Belki de haklıdır bilemiyoruz ama...
-"Yol yoksa trafik sorunu yok, Otopark yoksa park sorunu da yok" mantığını bir türlü anlamıyoruz.
Bu tıpkı "Çöp çıkartmazsanız çöp toplama sorunu da olmaz" ya da "Şu Okullar olmasa Milli Eğitim bakanlığını ne güzel yapardım" mantığı ile aynı kapıya çıkmıyor mu sizce?
Yine tekrarlıyoruz...
Söyledikleri bilimsel açıdan belki doğrudur Prof Dr Haluk Gerçek'in...
Fakat...
Şehir merkezine yakın oturan bir insanın, aracını park etmesi için şehir merkezi dışına çıkıp, aracını park ettikten sonra da evine toplu taşım aracı ile dönmesindeki mantığı, biri bize izah edebilmeli...
.......
Zehirlendiniz diyelim. Nasıl ispat edeceksiniz o yemeği orada yediğinizi...
Israrla "Harcamalarınızı kredi kartıyla yapın" diyor Vergi Dairesi Başkanı Fatih Kızıltepe.
-"Eğer peşin para ile yapıyorsanız da mutlaka fiş alın" diye de ekliyor.
Şehre ve ülkeye daha çok hizmet gelmesinin tek yolunun, vergilerden geçtiğini hatırlattıktan sonra da şunu anlatıyor:
-"Siz zaten bir yere oturup bir şeyler yediğinizde, ödediğiniz paranın içinde vergi var. Parayı verdiğiniz mükellefe 'Bu vergiyi devlete ulaştır' diyorsunuz. Bunun olabilmesi için fiş alınması ve sizin vergi diye ödediğiniz paranın devlete gitmesinin kayıt altına alınmasının başka bir yolu yok. Bunun önemi sadece vergi açısından da değil. Örneğin, yediğiniz yemekten dolayı zehirlendiniz. Ya da aldığınız bir mal bozuk çıktı. Nasıl ispat edeceksiniz orada o yemeği yediğinizi ya da o malı satın aldığınızı. O yüzden fiş ve fatura alın. Alın ki, ödediğiniz vergi devleti bulsun"
........
BİRAZ DA
GÜLMEK LAZIM
Bir gün Temel'in babası eve bir 'robot' getirmiş.. Robotun özelliği, bir yalan söylendiği zaman hemen fark etmesi ve söyleyenin suratına anında bir tokat yapıştırması.. O gün Temel okuldan evine geç dönmüş, "Nerde kaldın oğlum?.." diye merakla sormuş babası..

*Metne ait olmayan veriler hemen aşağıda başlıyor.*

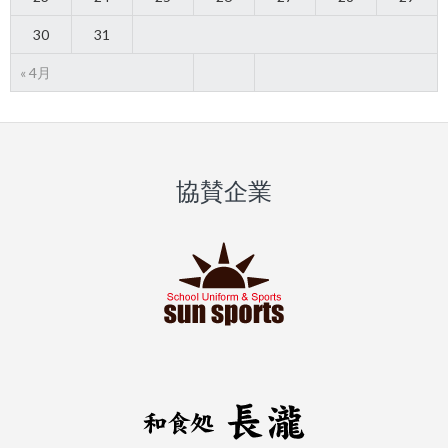
30
31
« 4月
協賛企業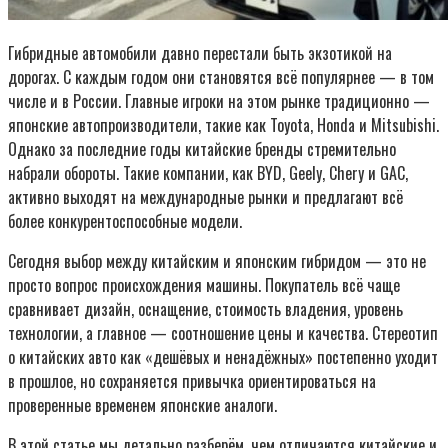
Гибридные автомобили давно перестали быть экзотикой на
дорогах. С каждым годом они становятся всё популярнее — в том
числе и в России. Главные игроки на этом рынке традиционно —
японские автопроизводители, такие как Toyota, Honda и Mitsubishi.
Однако за последние годы китайские бренды стремительно
набрали обороты. Такие компании, как BYD, Geely, Chery и GAC,
активно выходят на международные рынки и предлагают всё
более конкурентоспособные модели.
Сегодня выбор между китайским и японским гибридом — это не
просто вопрос происхождения машины. Покупатель всё чаще
сравнивает дизайн, оснащение, стоимость владения, уровень
технологии, а главное — соотношение цены и качества. Стереотип
о китайских авто как «дешёвых и ненадёжных» постепенно уходит
в прошлое, но сохраняется привычка ориентироваться на
проверенные временем японские аналоги.
В этой статье мы детально разберём, чем отличаются китайские и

"Bugün öğretmen 2 saat fazla ders yaptı baba.." demiş Temel ve robot anında fırlayıp Temel'in suratına patlatmış bir tokat..
"Bana bak.." demiş babası, "Bu robot yalan söyleyeni anında tokatlar.. Bana hemen doğruyu söyle bakayım!"
"Baba, arkadaşlarla sinemaya gittik!"
"Hangisine?.."
"İkinci Dünya Savaşı ile ilgili.."
"Şrrakkk!" diye bir tokat daha inmiş Temel'in yüzüne robottan..
"Pardon baba.. Pardon.. 'Seks Meleği' adlı filme gittik!"
"Utanmalısın oğlum.." diye cevap vermiş baba, "Ben senin yaşındayken böyle filmlere asla gitmezdim..!"
"Şrrakkk" diye bir tokat da babaya inmiş. Adam halının üzerinde sırtüstü yatarken sesleri duyan anne koşmuş içeri..
"Hemen bu robotu aldığın yere götürüyorsun!" demiş kocasına, "Oğluna ne kadar kötü örnek olduğunu görmüyor musun?.."
Anında "Şrraakkk" diye bir Osmanlı tokadı da kadının suratında patlamış!